Basic Overview of “Natural Church Development”
“Natural Church Development,” by Christian Schwarz is a church growth book based on the massive research of 1000 churches in 32 nations and 4.2 million church members, observing nature, and studying Scripture. The principle is called the “biotic paradigm” and is described in contrast to the “technocratic method” and the “spiritualistic paradigm.” The “technocratic method” is based primarily on techniques and the “spiritualistic method” is based on following the move of God’s Spirit with minimal structure.
The book outlines the weakness of the “technocratic method” being too focused on institutions, programs, and methods. Also, “spiritualistic methods” are described flawed because they do not rely enough on structure and strategies. However, the “biotic paradigm” is described as being the best of what both the technical and spiritual methods offer. Thus, the biotic method has a good balance between methods and the moving of the Spirit. The end result of having the best of both methods is a natural growing healthy church, which is both successful in qualitative and quantitative growth (quality/quantity).
The Biblical representation of the model is rooted in the parable of Jesus concerning the seed and its growth in Mark 4:26-29. Jesus says the man plants the seed, then sleeps, and the earth produces the crop “by itself” and he does not know how. However, he will harvest the crop when it is ready. Therefore, the “by itself” process describes the natural development of the church because man should do all he can do to have a harvest and then trust in God for the growth.

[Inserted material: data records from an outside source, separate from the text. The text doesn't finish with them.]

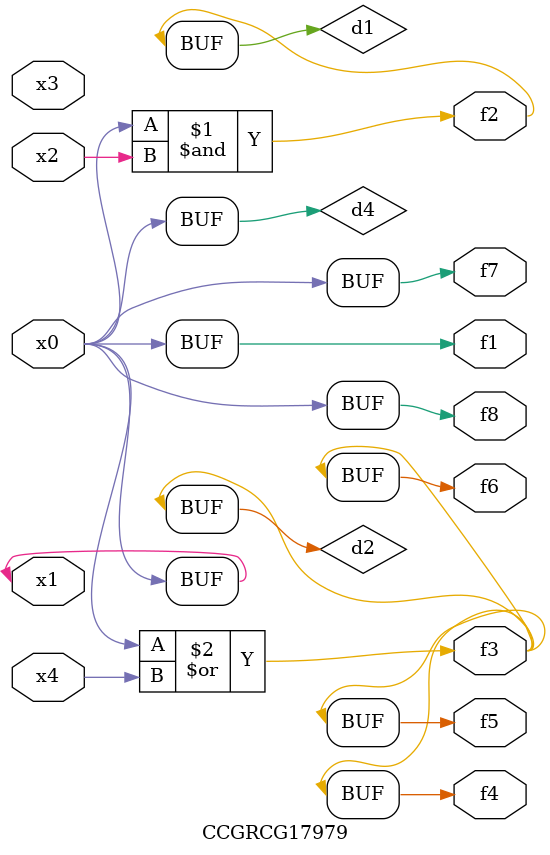
<source format=v>
module CCGRCG17979(
	input x0, x1, x2, x3, x4,
	output f1, f2, f3, f4, f5, f6, f7, f8
);

	wire d1, d2, d3, d4;

	and (d1, x0, x2);
	or (d2, x0, x4);
	nand (d3, x0, x2);
	buf (d4, x0, x1);
	assign f1 = d4;
	assign f2 = d1;
	assign f3 = d2;
	assign f4 = d2;
	assign f5 = d2;
	assign f6 = d2;
	assign f7 = d4;
	assign f8 = d4;
endmodule

</source>
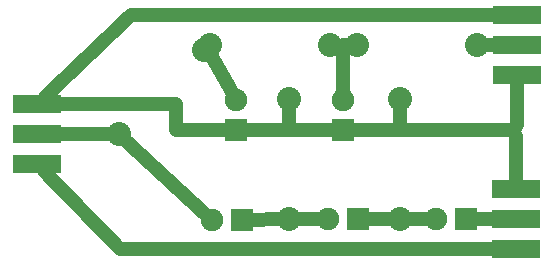
<source format=gtl>
G04 MADE WITH FRITZING*
G04 WWW.FRITZING.ORG*
G04 DOUBLE SIDED*
G04 HOLES PLATED*
G04 CONTOUR ON CENTER OF CONTOUR VECTOR*
%ASAXBY*%
%FSLAX23Y23*%
%MOIN*%
%OFA0B0*%
%SFA1.0B1.0*%
%ADD10C,0.080000*%
%ADD11C,0.075000*%
%ADD12C,0.039370*%
%ADD13R,0.160000X0.060000*%
%ADD14R,0.075000X0.075000*%
%ADD15C,0.048000*%
%ADD16C,0.024000*%
%LNCOPPER1*%
G90*
G70*
G54D10*
X639Y708D03*
X356Y425D03*
X639Y708D03*
X356Y425D03*
X1059Y722D03*
X659Y722D03*
X1059Y722D03*
X659Y722D03*
X1548Y722D03*
X1148Y722D03*
X1548Y722D03*
X1148Y722D03*
G54D11*
X1102Y439D03*
X1102Y539D03*
X745Y440D03*
X745Y540D03*
G54D12*
X1680Y439D03*
G54D11*
X1511Y142D03*
X1411Y142D03*
X1154Y143D03*
X1054Y143D03*
X765Y141D03*
X665Y141D03*
G54D10*
X1293Y544D03*
X1293Y144D03*
X1293Y544D03*
X1293Y144D03*
X923Y543D03*
X923Y143D03*
X923Y543D03*
X923Y143D03*
G54D13*
X83Y527D03*
X83Y427D03*
X83Y327D03*
X83Y527D03*
X83Y327D03*
X1680Y244D03*
X1680Y144D03*
X1680Y44D03*
X1680Y244D03*
X1680Y44D03*
X1681Y823D03*
X1681Y723D03*
X1681Y623D03*
X1681Y823D03*
X1681Y623D03*
G54D14*
X1102Y439D03*
X745Y440D03*
X1511Y142D03*
X1154Y143D03*
X765Y141D03*
G54D15*
X1102Y722D02*
X1106Y722D01*
D02*
X1607Y722D02*
X1580Y722D01*
D02*
X325Y425D02*
X157Y426D01*
D02*
X634Y704D02*
X664Y726D01*
D02*
X648Y714D02*
X731Y565D01*
D02*
X634Y704D02*
X648Y714D01*
D02*
X1117Y722D02*
X1102Y722D01*
D02*
X1102Y722D02*
X1102Y567D01*
D02*
X1073Y439D02*
X774Y440D01*
G54D16*
D02*
X1680Y268D02*
X1680Y420D01*
G54D15*
D02*
X1661Y439D02*
X1131Y439D01*
D02*
X1681Y458D02*
X1681Y599D01*
D02*
X1680Y420D02*
X1680Y268D01*
D02*
X545Y527D02*
X545Y440D01*
D02*
X157Y527D02*
X545Y527D01*
D02*
X545Y440D02*
X717Y440D01*
D02*
X1540Y142D02*
X1606Y143D01*
D02*
X644Y160D02*
X379Y404D01*
D02*
X1293Y439D02*
X1293Y513D01*
D02*
X1131Y439D02*
X1293Y439D01*
D02*
X923Y440D02*
X923Y512D01*
D02*
X774Y440D02*
X923Y440D01*
D02*
X954Y143D02*
X1026Y143D01*
D02*
X892Y143D02*
X794Y141D01*
D02*
X1383Y143D02*
X1324Y144D01*
D02*
X1261Y144D02*
X1183Y144D01*
D02*
X359Y44D02*
X1606Y44D01*
D02*
X106Y302D02*
X359Y44D01*
D02*
X109Y551D02*
X397Y823D01*
D02*
X397Y823D02*
X1607Y823D01*
G04 End of Copper1*
M02*
</source>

The primary research presented in the book comes from surveying churches in the following eight characteristics: (1) Empowering Leadership, (2) Gift-oriented Ministry, (3) Passionate Spirituality, (4) Functional Structures, (5) Inspiring Worship Services, (6) Holistic Small Groups, (7) Need-oriented Evangelism, and (8) Loving Relationships.
The research showed that on average growing churches scored higher in developing each of the eight characteristics than non-growing churches.What was even more impressive is that every church that had a score of “65” or higher in each area was always a growing church.Therefore, the research in the book helps prove what are the main principles to church growth.
The book also showed that “megachurch” growth is not so “mega.”The research showed that churches under 100 members grew in average of 32% per five years, but the churches over 1,000 only grew 4% over the same time.Plus, the research showed that the “less than 100 member” churches had an average of 31% member involvement in ministry compared to the shocking 17% in churches of 1000 members or more!This research helped show that a church can be “mini” and be “mega” in quality and quantity.
The book gives “six biotic principles” that every natural growing church has, (1) Interdependence: the ministries in the church work together towards common goals, (2) Multiplication: growing churches multiply their disciples, (3) Energy Transformation: the passion and vision is contagious, (4) Multi-usage: ministries help grow other ministries, (5) Symbiosis: freedom for each believer to find their own unique gifted ministry, and (6) Functionality: every ministry and disciple is in a well-working ministry.
The book concludes by giving ten helpful steps to transform a church into a natural developing church. The steps are mostly obvious and easily seen by reading the book. The book ends much the same way it began by proving the best way to grow churches is by having a natural use of both strategies and “free-flowing” spiritual experiences.
Strengths and Weaknesses
Strengths: “Natural Church Development” has the following strengths: (1) The book does a great job of presenting well documented research, (2) It gives sound characteristics of a “quality church,” (3) The use of illustrations in nature are very helpful and sound, (4) The book dispels many church growth myths, and (5) it gives clear graphs and sub-points to make the main points easy to follow.
Weaknesses: Here are some of its weaknesses, (1) Like with all books in this genre it does not spend enough time discussing the spiritual principles behind genuine quality church growth, (2) it does not contain all the survey questions asked to the members, and (3) the book does help the reader deal with problems along the path that may arise from implementing the principles.
My Personal Thoughts
First, I personally think that “Natural Church Development” presented the best research for church growth that I have read. I really enjoyed reading the eight characteristics section and seeing how the research backed up every point. I believe the eight characteristics sum up what makes a healthy church very well.
Second, I liked how the book described the differences between the technocratic, spiritualistic, and biotic paradigms. I was in total agreement on how most churches fall somewhere in those three categories and that both the “left and right” are unhealthy but a sound middle balance with simple principles brings out the best in church growth!
Lastly, I really enjoyed the simplicity of the principles given to grow a church naturally. A healthy church will always have quality and quantity. The book did a great job of encouraging the smaller churches and challenging the larger churches to stay natural and healthy!